Raging stenographer * Apocalyptic sect * Awe and wonder: Thursday’s Religion News Roundup

A stenographer raging about God and Freemasons is dragged away. A blogger says the tea party is an apocalyptic sect. Oprah doesn't get atheists who experience awe and wonder.

Freemason symbol, courtesy Shutterstock
An eye in a triangle, Freemason symbol

Freemason symbol, sometimes called the “Eye of Providence,” courtesy Shutterstock

What a night!

If you didn’t stay up to watch the Senate and then the House pass a deal to end the fiscal crisis and reopen government, you missed some theater.


As the House finished its vote, a House stenographer decided it was a good time to let loose about God, Congress, and Freemasons.
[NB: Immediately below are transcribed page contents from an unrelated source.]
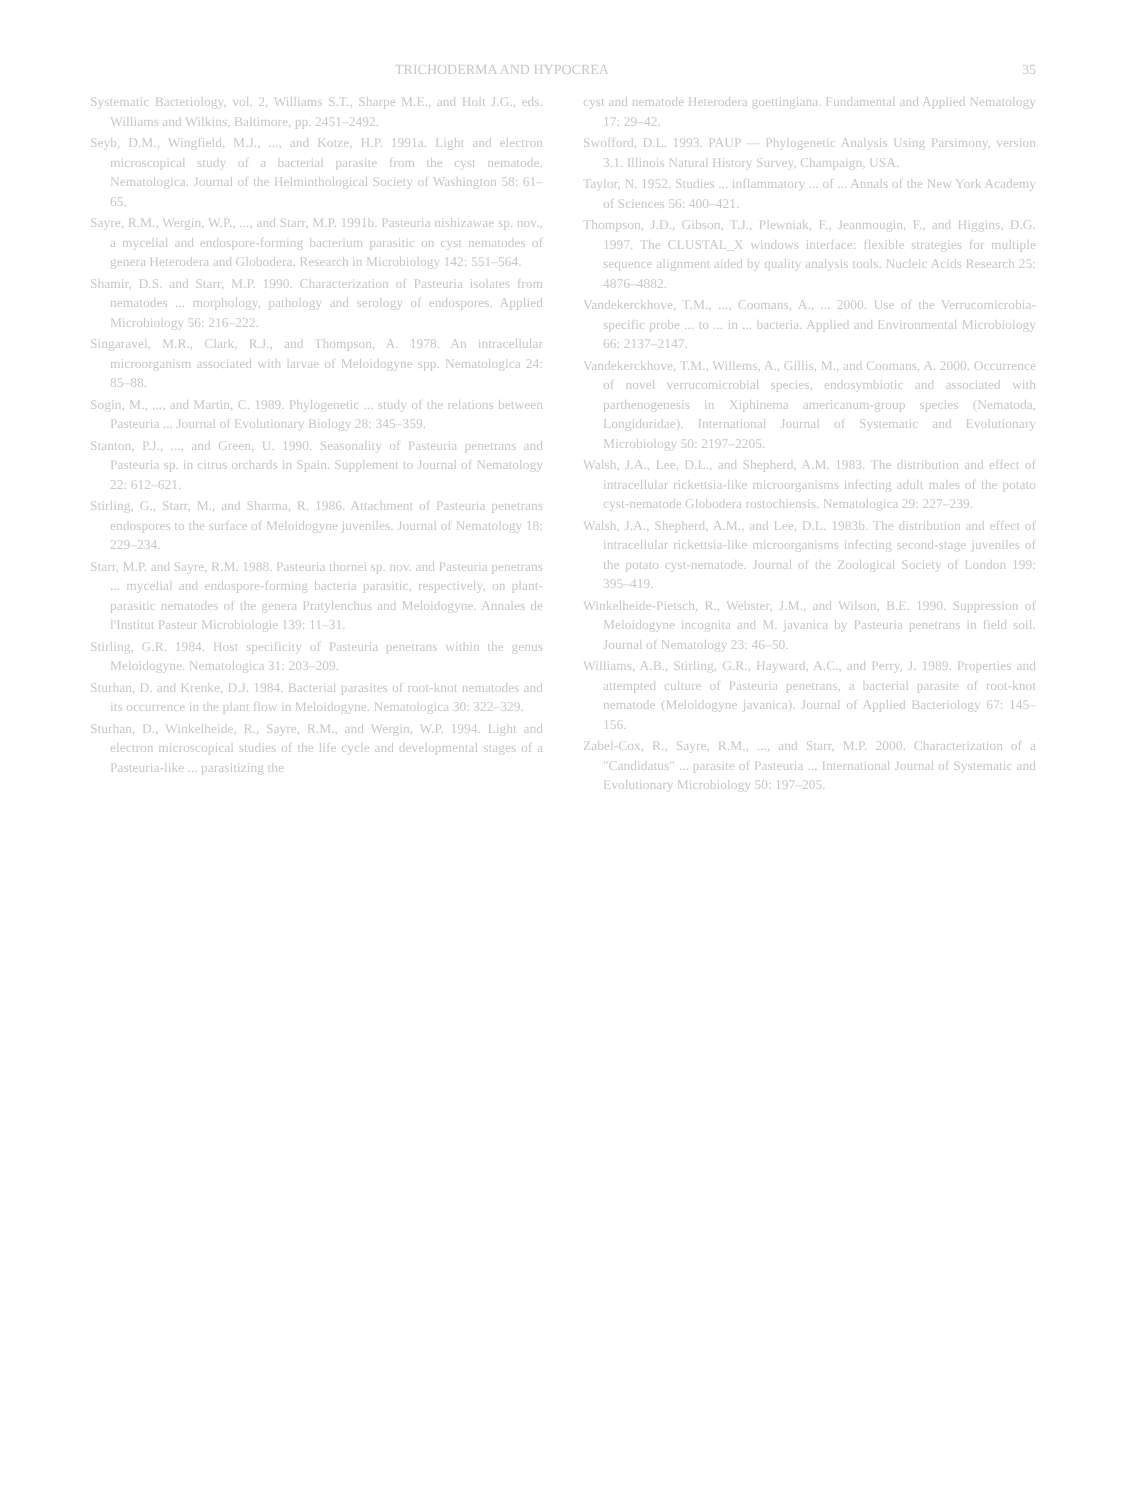TRICHODERMA AND HYPOCREA 35
Systematic Bacteriology, vol. 2, Williams S.T., Sharpe M.E., and Holt J.G., eds. Williams and Wilkins, Baltimore, pp. 2451–2492.
Seyb, D.M., Wingfield, M.J., ..., and Kotze, H.P. 1991a. Light and electron microscopical study of a bacterial parasite from the cyst nematode. Nematologica. Journal of the Helminthological Society of Washington 58: 61–65.
Sayre, R.M., Wergin, W.P., ..., and Starr, M.P. 1991b. Pasteuria nishizawae sp. nov., a mycelial and endospore-forming bacterium parasitic on cyst nematodes of genera Heterodera and Globodera. Research in Microbiology 142: 551–564.
Shamir, D.S. and Starr, M.P. 1990. Characterization of Pasteuria isolates from nematodes ... morphology, pathology and serology of endospores. Applied Microbiology 56: 216–222.
Singaravel, M.R., Clark, R.J., and Thompson, A. 1978. An intracellular microorganism associated with larvae of Meloidogyne spp. Nematologica 24: 85–88.
Sogin, M., ..., and Martin, C. 1989. Phylogenetic ... study of the relations between Pasteuria ... Journal of Evolutionary Biology 28: 345–359.
Stanton, P.J., ..., and Green, U. 1990. Seasonality of Pasteuria penetrans and Pasteuria sp. in citrus orchards in Spain. Supplement to Journal of Nematology 22: 612–621.
Stirling, G., Starr, M., and Sharma, R. 1986. Attachment of Pasteuria penetrans endospores to the surface of Meloidogyne juveniles. Journal of Nematology 18: 229–234.
Starr, M.P. and Sayre, R.M. 1988. Pasteuria thornei sp. nov. and Pasteuria penetrans ... mycelial and endospore-forming bacteria parasitic, respectively, on plant-parasitic nematodes of the genera Pratylenchus and Meloidogyne. Annales de l'Institut Pasteur Microbiologie 139: 11–31.
Stirling, G.R. 1984. Host specificity of Pasteuria penetrans within the genus Meloidogyne. Nematologica 31: 203–209.
Sturhan, D. and Krenke, D.J. 1984. Bacterial parasites of root-knot nematodes and its occurrence in the plant flow in Meloidogyne. Nematologica 30: 322–329.
Sturhan, D., Winkelheide, R., Sayre, R.M., and Wergin, W.P. 1994. Light and electron microscopical studies of the life cycle and developmental stages of a Pasteuria-like ... parasitizing the
cyst and nematode Heterodera goettingiana. Fundamental and Applied Nematology 17: 29–42.
Swofford, D.L. 1993. PAUP — Phylogenetic Analysis Using Parsimony, version 3.1. Illinois Natural History Survey, Champaign, USA.
Taylor, N. 1952. Studies ... inflammatory ... of ... Annals of the New York Academy of Sciences 56: 400–421.
Thompson, J.D., Gibson, T.J., Plewniak, F., Jeanmougin, F., and Higgins, D.G. 1997. The CLUSTAL_X windows interface: flexible strategies for multiple sequence alignment aided by quality analysis tools. Nucleic Acids Research 25: 4876–4882.
Vandekerckhove, T.M., ..., Coomans, A., ... 2000. Use of the Verrucomicrobia-specific probe ... to ... in ... bacteria. Applied and Environmental Microbiology 66: 2137–2147.
Vandekerckhove, T.M., Willems, A., Gillis, M., and Coomans, A. 2000. Occurrence of novel verrucomicrobial species, endosymbiotic and associated with parthenogenesis in Xiphinema americanum-group species (Nematoda, Longidoridae). International Journal of Systematic and Evolutionary Microbiology 50: 2197–2205.
Walsh, J.A., Lee, D.L., and Shepherd, A.M. 1983. The distribution and effect of intracellular rickettsia-like microorganisms infecting adult males of the potato cyst-nematode Globodera rostochiensis. Nematologica 29: 227–239.
Walsh, J.A., Shepherd, A.M., and Lee, D.L. 1983b. The distribution and effect of intracellular rickettsia-like microorganisms infecting second-stage juveniles of the potato cyst-nematode. Journal of the Zoological Society of London 199: 395–419.
Winkelheide-Pietsch, R., Webster, J.M., and Wilson, B.E. 1990. Suppression of Meloidogyne incognita and M. javanica by Pasteuria penetrans in field soil. Journal of Nematology 23: 46–50.
Williams, A.B., Stirling, G.R., Hayward, A.C., and Perry, J. 1989. Properties and attempted culture of Pasteuria penetrans, a bacterial parasite of root-knot nematode (Meloidogyne javanica). Journal of Applied Bacteriology 67: 145–156.
Zabel-Cox, R., Sayre, R.M., ..., and Starr, M.P. 2000. Characterization of a "Candidatus" ... parasite of Pasteuria ... International Journal of Systematic and Evolutionary Microbiology 50: 197–205.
She was dragged off by security.

Andrew Sullivan had some choice words for the tea party, which was responsible for the 16-day shutdown. He thinks it resembles a religious faith of a fundamentalist variety:

Much of the GOP hails from that new purist, apocalyptic sect right now – and certainly no one else is attacking that kind of religious organization. But it will do to institutional political parties what entrepreneurial fundamentalism does to mainline churches: its appeal to absolute truth, total rectitude and simplicity of worldview instantly trumps tradition, reason, moderation, compromise. 
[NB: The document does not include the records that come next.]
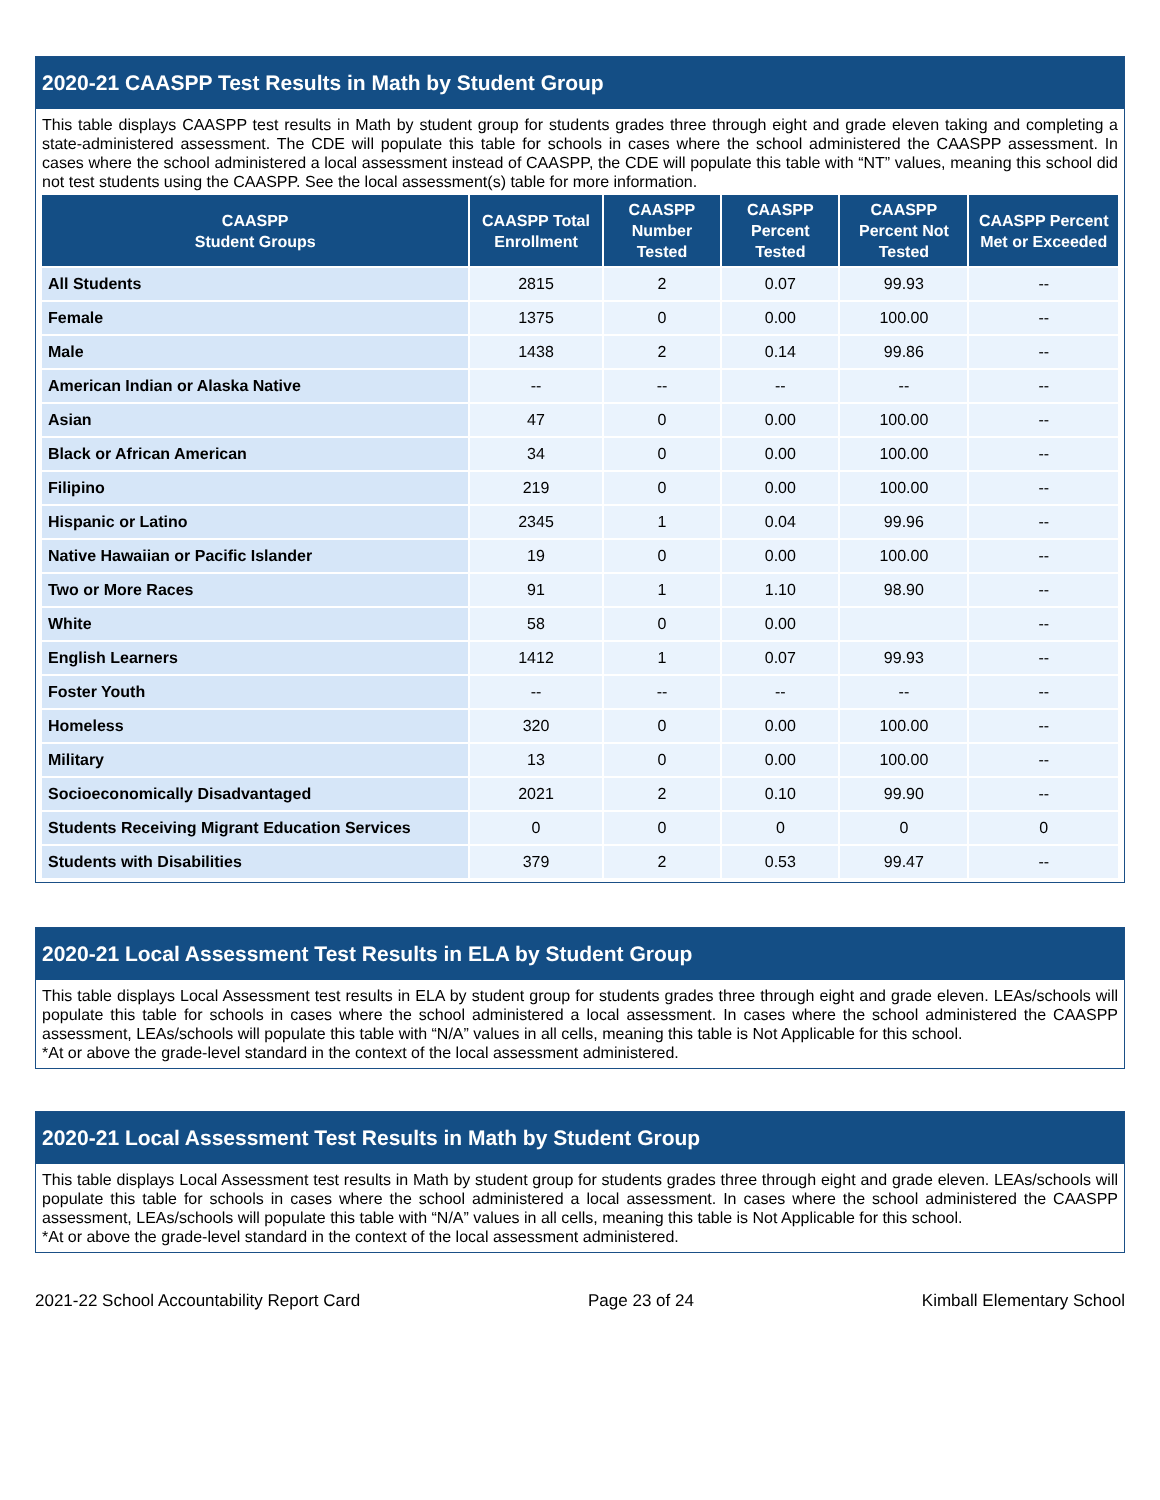2020-21 CAASPP Test Results in Math by Student Group
This table displays CAASPP test results in Math by student group for students grades three through eight and grade eleven taking and completing a state-administered assessment. The CDE will populate this table for schools in cases where the school administered the CAASPP assessment. In cases where the school administered a local assessment instead of CAASPP, the CDE will populate this table with “NT” values, meaning this school did not test students using the CAASPP. See the local assessment(s) table for more information.
| CAASPP Student Groups | CAASPP Total Enrollment | CAASPP Number Tested | CAASPP Percent Tested | CAASPP Percent Not Tested | CAASPP Percent Met or Exceeded |
| --- | --- | --- | --- | --- | --- |
| All Students | 2815 | 2 | 0.07 | 99.93 | -- |
| Female | 1375 | 0 | 0.00 | 100.00 | -- |
| Male | 1438 | 2 | 0.14 | 99.86 | -- |
| American Indian or Alaska Native | -- | -- | -- | -- | -- |
| Asian | 47 | 0 | 0.00 | 100.00 | -- |
| Black or African American | 34 | 0 | 0.00 | 100.00 | -- |
| Filipino | 219 | 0 | 0.00 | 100.00 | -- |
| Hispanic or Latino | 2345 | 1 | 0.04 | 99.96 | -- |
| Native Hawaiian or Pacific Islander | 19 | 0 | 0.00 | 100.00 | -- |
| Two or More Races | 91 | 1 | 1.10 | 98.90 | -- |
| White | 58 | 0 | 0.00 | | -- |
| English Learners | 1412 | 1 | 0.07 | 99.93 | -- |
| Foster Youth | -- | -- | -- | -- | -- |
| Homeless | 320 | 0 | 0.00 | 100.00 | -- |
| Military | 13 | 0 | 0.00 | 100.00 | -- |
| Socioeconomically Disadvantaged | 2021 | 2 | 0.10 | 99.90 | -- |
| Students Receiving Migrant Education Services | 0 | 0 | 0 | 0 | 0 |
| Students with Disabilities | 379 | 2 | 0.53 | 99.47 | -- |
2020-21 Local Assessment Test Results in ELA by Student Group
This table displays Local Assessment test results in ELA by student group for students grades three through eight and grade eleven. LEAs/schools will populate this table for schools in cases where the school administered a local assessment. In cases where the school administered the CAASPP assessment, LEAs/schools will populate this table with “N/A” values in all cells, meaning this table is Not Applicable for this school.
*At or above the grade-level standard in the context of the local assessment administered.
2020-21 Local Assessment Test Results in Math by Student Group
This table displays Local Assessment test results in Math by student group for students grades three through eight and grade eleven. LEAs/schools will populate this table for schools in cases where the school administered a local assessment. In cases where the school administered the CAASPP assessment, LEAs/schools will populate this table with “N/A” values in all cells, meaning this table is Not Applicable for this school.
*At or above the grade-level standard in the context of the local assessment administered.
2021-22 School Accountability Report Card Page 23 of 24 Kimball Elementary School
Ed Stetzer thinks church folk who badmouthed Democrats on Facebook during the shutdown may not be aware they are alienating the very people Christians should be courting: the “unchurched,” who tend to be Democrats.

To which, Rachel Held Evans responded:

In other news,  Jason Russell, one of the people behind the “Kony 2012″ video that went viral last year, is making a comeback after a mental breakdown and appearing on the Christian conference circuit.

Chris Stedman, a humanist coordinator at Harvard and Yale, takes issue with a comment Oprah Winfrey made and argues atheists can experience awe and wonder, too.

A Michigan woman has filed a wrongful-termination lawsuit against InterVarsity Christian Fellowship. She says she was fired because of her divorce, even as two male colleagues kept their jobs as they went through divorce. But it’s not clear if secular courts will interfere in cases of hiring and firing at Christian institutions.

Suzan Johnson Cook, the State Department’s ambassador-at-large for international religious freedom, is resigning after 17 months on the job.

What’s that saying by Faulkner?  “The past is never dead, it’s not even past.” To wit:


The ongoing controversy over the funeral of an unrepentant Nazi captain overshadowed Wednesday’s ceremonies commemorating the 70th anniversary of the deportation of more than 1,000 of the city’s Jews to concentration camps.

Also in Rome: Palestinian President Mahmoud Abbas invited Pope Francis to visit the Holy Land. Francis is due to meet with Israeli Prime Minister Benjamin Netanyahu next week.

A member of the Israeli Knesset, or parliament, said his fellow parliamentarians must lobby against anti-circumcision resolutions, even if it means opening up Israeli embassies for the practice. He was responding to a Council of Europe resolution calling circumcision “a violation of the physical integrity of children.”

Related: A quarter of respondents in a major survey of Jews from nine European countries said they avoid visiting places and wearing symbols that identify them as Jews for fear of anti-Semitism.

Who says religion never changes? Here’s proof: Muslims in Pakistan, Bangladesh and elsewhere went online to buy live cows and goats for the traditional Islamic Feast of Sacrifice, known as Eid al-Adha, because it’s easier than going to crowded street markets to buy the animals.

And get this: Jacob Bender, a Jew, is the new executive director of the Council on American-Islamic Relations’ Philadelphia branch. He is the first non-Muslim to serve as director of a CAIR branch.


Reactions from Jewish, Christian and general audiences are reportedly troubling enough for Paramount to request some alterations in the upcoming movie about the biblical Noah and his ark. Director Darren Aronofsky doesn’t want to budge.

Charles Haynes thinks dialing back school celebrations of Halloween is probably a good idea, but not because the holiday establishes some sort of religion, which the Constitution prohibits.

As lovers of good journalism, we were saddened to write this story: Denominational news services are losing their editorial independence and increasingly performing public relations roles as cutbacks and closings exact a growing toll.